START Source document

Am 26.02.19 um 18:20 schrieb Alex Deucher:
On Tue, Feb 26, 2019 at 7:17 AM Joonas Lahtinen
<joonas.lahti...@linux.intel.com> wrote:
Quoting Alex Deucher (2019-02-25 21:31:43)
On Mon, Feb 25, 2019 at 9:35 PM Joonas Lahtinen
<joonas.lahti...@linux.intel.com> wrote:
Quoting Dave Airlie (2019-02-25 12:24:48)
On Tue, 19 Feb 2019 at 23:32, Joonas Lahtinen
<joonas.lahti...@linux.intel.com> wrote:
+ dri-devel mailing list, especially for the buddy allocator part

Quoting Dave Airlie (2019-02-15 02:47:07)
On Fri, 15 Feb 2019 at 00:57, Matthew Auld <matthew.a...@intel.com> wrote:
In preparation for upcoming devices with device local memory, introduce the
concept of different memory regions, and a simple buddy allocator to manage
them.
This is missing the information on why it's not TTM.

END Source document
START Provided data

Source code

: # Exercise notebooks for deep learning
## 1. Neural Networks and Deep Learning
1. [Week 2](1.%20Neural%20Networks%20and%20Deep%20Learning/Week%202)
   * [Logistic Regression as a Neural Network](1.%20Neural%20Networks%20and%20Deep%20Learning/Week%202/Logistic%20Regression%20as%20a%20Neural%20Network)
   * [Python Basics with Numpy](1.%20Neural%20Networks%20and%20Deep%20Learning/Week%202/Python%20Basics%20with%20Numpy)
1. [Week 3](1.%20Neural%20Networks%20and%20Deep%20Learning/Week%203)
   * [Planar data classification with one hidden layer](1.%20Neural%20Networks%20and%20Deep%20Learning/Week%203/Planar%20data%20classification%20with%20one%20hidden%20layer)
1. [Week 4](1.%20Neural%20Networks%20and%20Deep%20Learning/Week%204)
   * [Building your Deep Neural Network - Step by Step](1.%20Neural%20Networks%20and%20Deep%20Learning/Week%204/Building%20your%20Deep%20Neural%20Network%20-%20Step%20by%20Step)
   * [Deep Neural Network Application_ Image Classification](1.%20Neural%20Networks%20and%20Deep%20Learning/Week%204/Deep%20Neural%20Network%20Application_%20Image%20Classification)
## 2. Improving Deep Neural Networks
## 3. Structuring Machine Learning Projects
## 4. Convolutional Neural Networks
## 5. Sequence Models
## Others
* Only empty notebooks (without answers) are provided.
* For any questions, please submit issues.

END Provided data

§ Requirement:
Answer these from the mailing list thread:
1. Which mailing list was added to the thread, and for which part especially?
2. What kind of upcoming devices is the change from Matthew Auld meant to prepare for?
3. What information does Dave Airlie say is missing?
You can answer everything here without the records.

§ Written solution:
1. The dri-devel mailing list, especially for the buddy allocator part.
2. Devices with device local memory.
3. The information on why it's not TTM.